All architects are included
Specialists cover appropriate areas
Value “rolls up”
Value is clear to customer
Credit is given appropriately
Career growth supported
Solution architects typically work on multiple projects and multiple lines of business
Software architects growing skills, working on single project start to finish
Each type of architect may have a different “lifespan” with a given initiative or project. Some may be engaged only in certain phases, whereas others may have specific leadership during the entire project.
Enterprise architects typically have touch points on each project.
Info and biz architects work on both single projects and multiple projects
Example – Google does search, data very important to them
Infrastructure architects – both single and multiple projects at a time
Solution architects – 3-5 projects at a time
Software and infrastructure architects – single project
Context is captured in a process known as current state analysis- this covers all aspects of the “as-is” state, from stakeholder perspectives, to help desk calls, to systems architecture today. This builds a picture that we will modify through the course of a project, to deliver some amount of change. The architect always grounds plans in a grounded assessment of current state.

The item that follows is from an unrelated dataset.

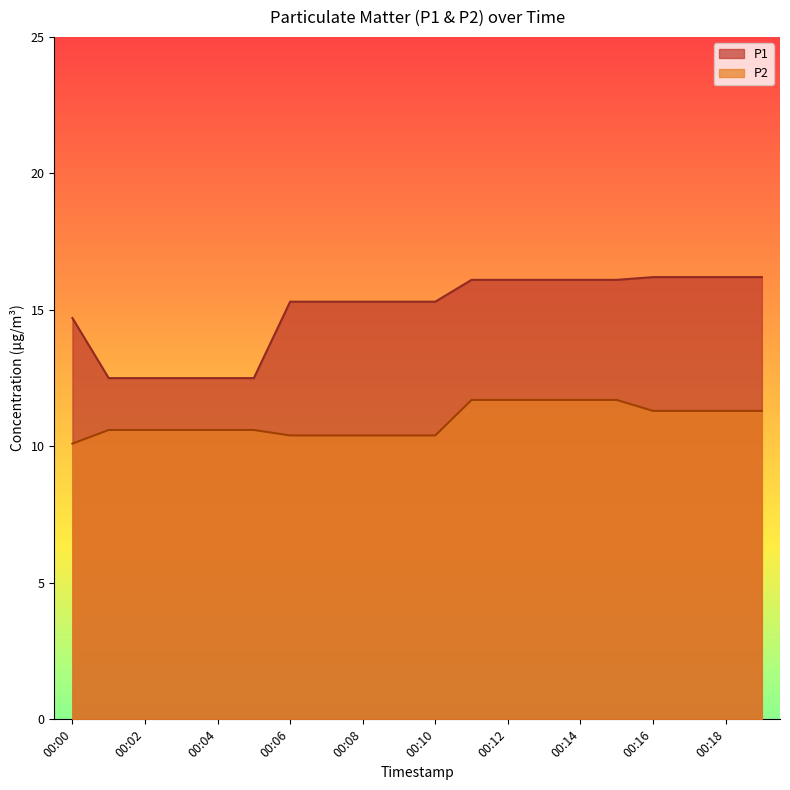

What is the sum of the P2 values at 00:11 and 00:06?

22.1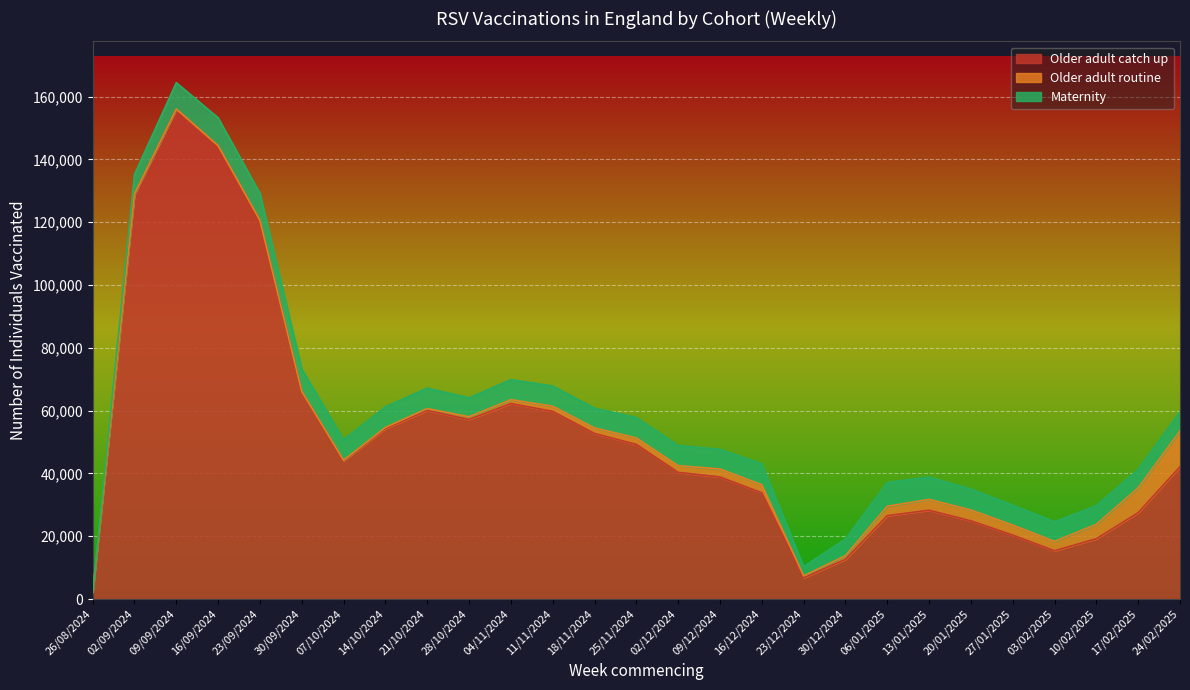

What is the label of the 26th point from the left?

17/02/2025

Fundamentally, as an architect, you need to know what a business is, and how, and why, it operates the way it does. It is imperative for you to comprehend that you are tinkering with an entity that employees people, delivers value to customers, and generates revenue for shareholders. As you create solutions, the effectiveness of these solution can lead to business success, or business failure.
As an architect, you need to understand the type of business environment you will be entering so that you can understand the goals and objectives of the stakeholders and the problem domain. In order to interact effectively, you must understand the “business of the business”, or what they are trying to successfully accomplish.
The architecture you create must be consumable by the business in such a way that leads to business success. The only way to make that possible is to understand the business, and make the architecture relevant and actionable to the business and it’s goals.
The architect the seeks to understand how the future state will be realized, we call this the “to-be” state. Often this involves examining resources for cost estimation, providing stakeholder management or user change management, and framing a project in concrete terms (of budget, people, scope).